Even though the value of the dollar and the trade deficit may fluctuate, globalization is here to stay. We all know about multinational corporations, but even an increasing number of small businesses are finding it possible to take their businesses abroad. A 2007 UPS survey found that a third of all small businesses are already involved in international trade, and the think tank Institute for the Future wrote in a February 2008 report that half will be involved by 2018.
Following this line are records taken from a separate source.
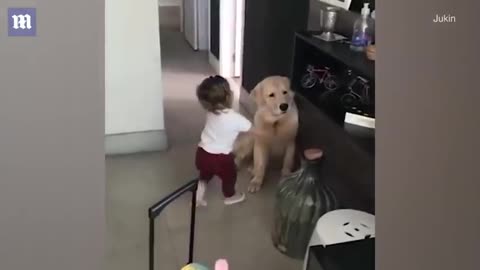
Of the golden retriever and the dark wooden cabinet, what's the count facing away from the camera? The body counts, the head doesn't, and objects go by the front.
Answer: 0

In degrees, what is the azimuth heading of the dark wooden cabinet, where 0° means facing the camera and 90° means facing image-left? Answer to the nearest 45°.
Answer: approximately 45°

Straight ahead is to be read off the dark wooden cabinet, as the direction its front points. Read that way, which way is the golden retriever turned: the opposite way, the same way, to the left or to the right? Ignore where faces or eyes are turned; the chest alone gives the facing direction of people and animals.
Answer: to the left

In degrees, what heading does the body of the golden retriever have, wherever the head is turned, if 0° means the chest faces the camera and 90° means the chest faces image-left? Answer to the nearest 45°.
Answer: approximately 315°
But that number doesn't show the practical side of the matter: Who is going to make all these global deals happen? Naren Balasubramanian, a member of the board of advisers for Global Crosswalk Inc., is the first to tell you it's not easy. Too many players in trade are sending white males to offices to lead groups of Indians, he says, without knowing what they are getting into. That's where his company comes in. Global Crosswalk, owned by Radha Nath, a Canton, Mich.-based entrepreneur, helps employees of local corporations being sent abroad prepare for the cultural differences they will encounter. It also offers services to help employees of foreign companies sent to work in the area adjust to life in the States. "Being able to build bridges with different cultures brings me joy," Nath says.

The burgeoning field of global consulting also brings Renato Beninatto joy. "I have a goal of visiting three new countries a year," he says. Beninatto has been able to achieve that goal as "chief connector" for Common Sense Advisory Inc., the Boston-based global research firm he cofounded in 2002. Common Sense Advisory provides research about the global marketplace to foreign language translation service companies and works with other global companies on how they can better provide services to foreign countries. For example, a company might not know how to write a user guide for a product in a foreign country, or might lose global customers because it cannot offer the right payment option. Common Sense offers expertise on those kinds of issues. "Language is an enabler and a multiplier of business," says Beninatto.

What does it pay?

According to the Bureau of Labor Statistics, the mean annual wage for executives in the management, scientific, and technical consulting industry in May 2007 was $182,790. What kind of background do you need?

Direct experience with international business is a prerequisite. Beninatto had been an entrepreneur in his native country of Brazil and had expanded that business to Argentina. What allowed him to generate clients right off the bat, he says, was that he and his partners already had a reputation as "thought leaders" in the area of globalization, specifically on issues of foreign languages. Knowledge about a specific area of international business and global trade can be used for public speaking or blogging, providing the perfect launching pad for a start-up. Nath says that her connections with the Detroit-area Asian-American community were one of the most helpful parts of her background. She used that network of friends as the starting place for her marketing strategy. Experience in human resources—Nath worked in that field for over a decade—can also help you find talented people to work as consultants with your customers. How do you get started?

Traditional start-up costs—like renting an office—aren't necessary in this line of work. "It lends itself to virtual offices," Nath says. She mainly works from her home, and when she needs to formally meet with clients or hired consultants, she has arrangements with the local chamber of commerce for office space. Being a member of the Detroit Chamber of Commerce has also been a great way to find businesses in the area that are in need of her services, she says. The main start-up cost, however, will be intellectual capital, as the quality of your service is only as good as the quality of your ideas. Beninatto's cofounder of Common Sense Advisory, Don De Palma, was an early researcher about globalization at Forrester Research. Beninatto says it was useful to divide the work so that his partner focuses on the research products and he handles the face-to-face meetings. They also have a separate executive run the business side of things to allow them to concentrate on their services. "When you're working, you're not selling. When you're selling, you're not working. We needed somebody above us," Beninatto explains.